### Passage to read
As always, the presentation will be followed by an open group discussion.
April 19 and April 23, 2026 The Middle Way This Sunday and Thursday we’ll begin with a 30-minute sitting meditation, with the first 10 minutes guided, followed by a presentation and group discussion on the Middle Way (Majjhima Paṭipadā). The Buddha described the Middle Way not only as a balanced approach to living—avoiding extremes of indulgence and deprivation—but also as a deeper way of seeing experience that moves beyond fixed views and rigid binaries.
In the discussion, we’ll explore how the Middle Way shows up in meditation, daily life, and how we relate to our thoughts, emotions, and sense of self. As always, the emphasis will be on practical application—recognizing reactivity, cultivating balance, and seeing more clearly what leads to less friction and more ease.
April 12 and April 16, 2026 Discussion Topics and Practices Over the past year, our group has explored a range of interconnected themes grounded in the Buddha’s teachings from the Pali Canon, with an emphasis on practical, lived experience. We began with cultivating awareness—both in meditation and in daily life—learning to observe thoughts, emotions, and bodily sensations as processes rather than fixed realities. Through frameworks like the Four Foundations of Mindfulness, we examined how experience is constructed, especially the role of feeling tone in driving reactivity. Meditation practices such as samatha (calm abiding), vipassana (insight) and Metta (goodwill) supported this work, helping to stabilize attention while deepening our understanding of impermanence, reactivity, and the nature of experience itself.
As the year progressed, we expanded into qualities that shape how we relate to the world, including the Four Immeasurables—loving-kindness, compassion, empathetic joy, and equanimity—as well as generosity and goodwill. These themes highlighted that the path is not only about insight, but also about how we engage with others and with life’s challenges, including aging, loss, and uncertainty. Throughout, we returned to a central aim: reducing unnecessary suffering by recognizing and softening patterns of craving and aversion. Together, these explorations point toward a gradual shift from automatic reactivity to more thoughtful, grounded responsiveness in everyday life.
April 25th, 2026, Half-Day Retreat, Unitarian Campus, 10 am to 2 pm. We’ll be hosting a half-day meditation retreat on Saturday, April 25, from 10:00 am to 2:00 pm at the Unitarian Universalist Library (3975 Fruitville Road, Sarasota).
The session will consist of alternating 30-minute sitting meditations and 20-minute walking meditations, held in silence. The first sitting meditation will be guided for about 10 minutes, with the remainder of the day in silence. You’re welcome to adjust as needed—stand, walk, or leave early if that’s what your body needs. There will be a short, silent break midway through.
Please bring water or something else to drink, and a snack for the break. We’ll begin in the library, with walking meditation taking place on the grounds.
Hope you can join us. It should be a nice opportunity to deepen practice in a simple, supportive setting.

### Given information
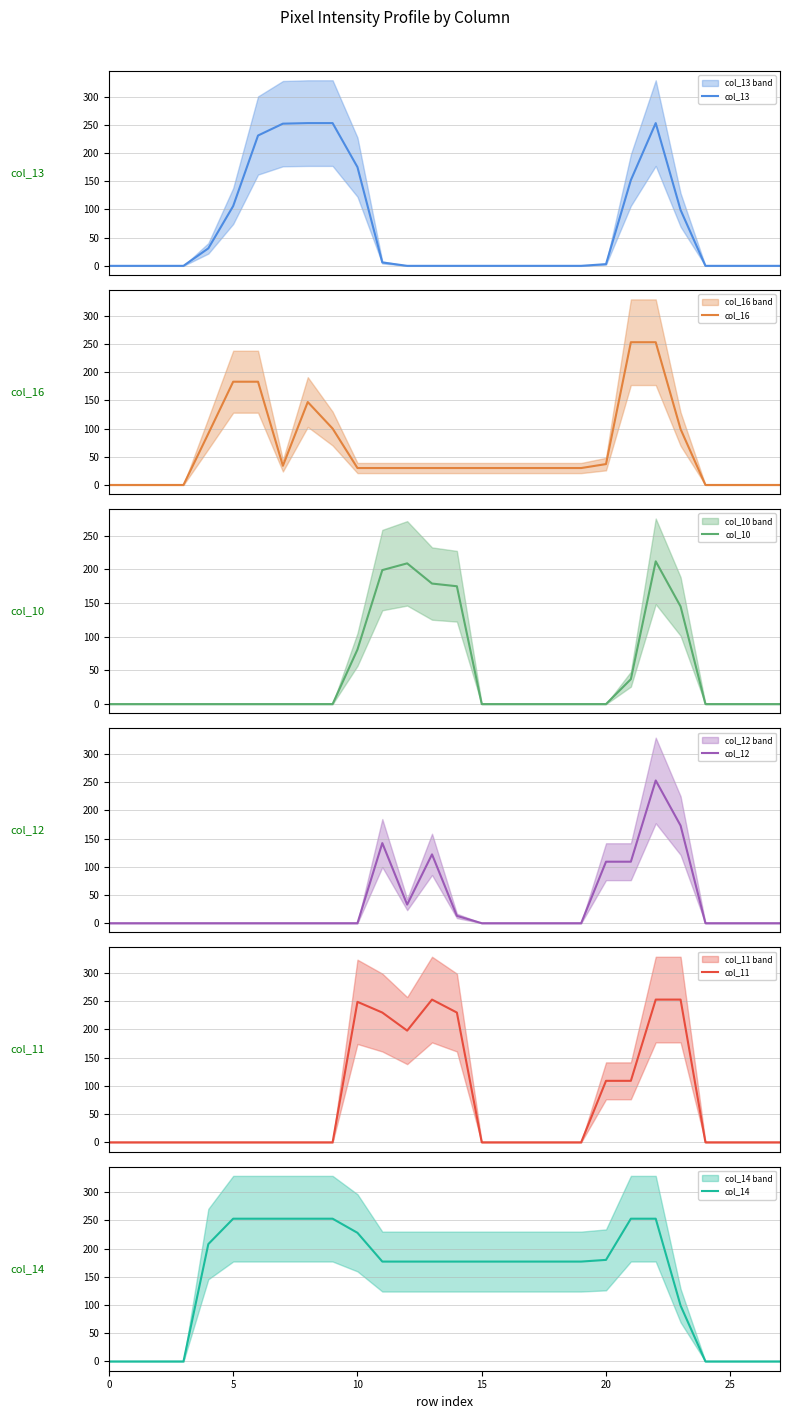

What is the difference between the maximum and second lowest values in the col_13 series?

253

### Task item A
In the meditation announcement, how long is each walking meditation at the half-day retreat?
### Task item B
Reproduce the part of the meditation announcement starting with "April 25th, 2026, Half-Day" and going on through "simple, supportive setting.".

### Written response A
20 minutes

### Written response B
April 25th, 2026, Half-Day Retreat, Unitarian Campus, 10 am to 2 pm. We’ll be hosting a half-day meditation retreat on Saturday, April 25, from 10:00 am to 2:00 pm at the Unitarian Universalist Library (3975 Fruitville Road, Sarasota).
The session will consist of alternating 30-minute sitting meditations and 20-minute walking meditations, held in silence. The first sitting meditation will be guided for about 10 minutes, with the remainder of the day in silence. You’re welcome to adjust as needed—stand, walk, or leave early if that’s what your body needs. There will be a short, silent break midway through.
Please bring water or something else to drink, and a snack for the break. We’ll begin in the library, with walking meditation taking place on the grounds.
Hope you can join us. It should be a nice opportunity to deepen practice in a simple, supportive setting.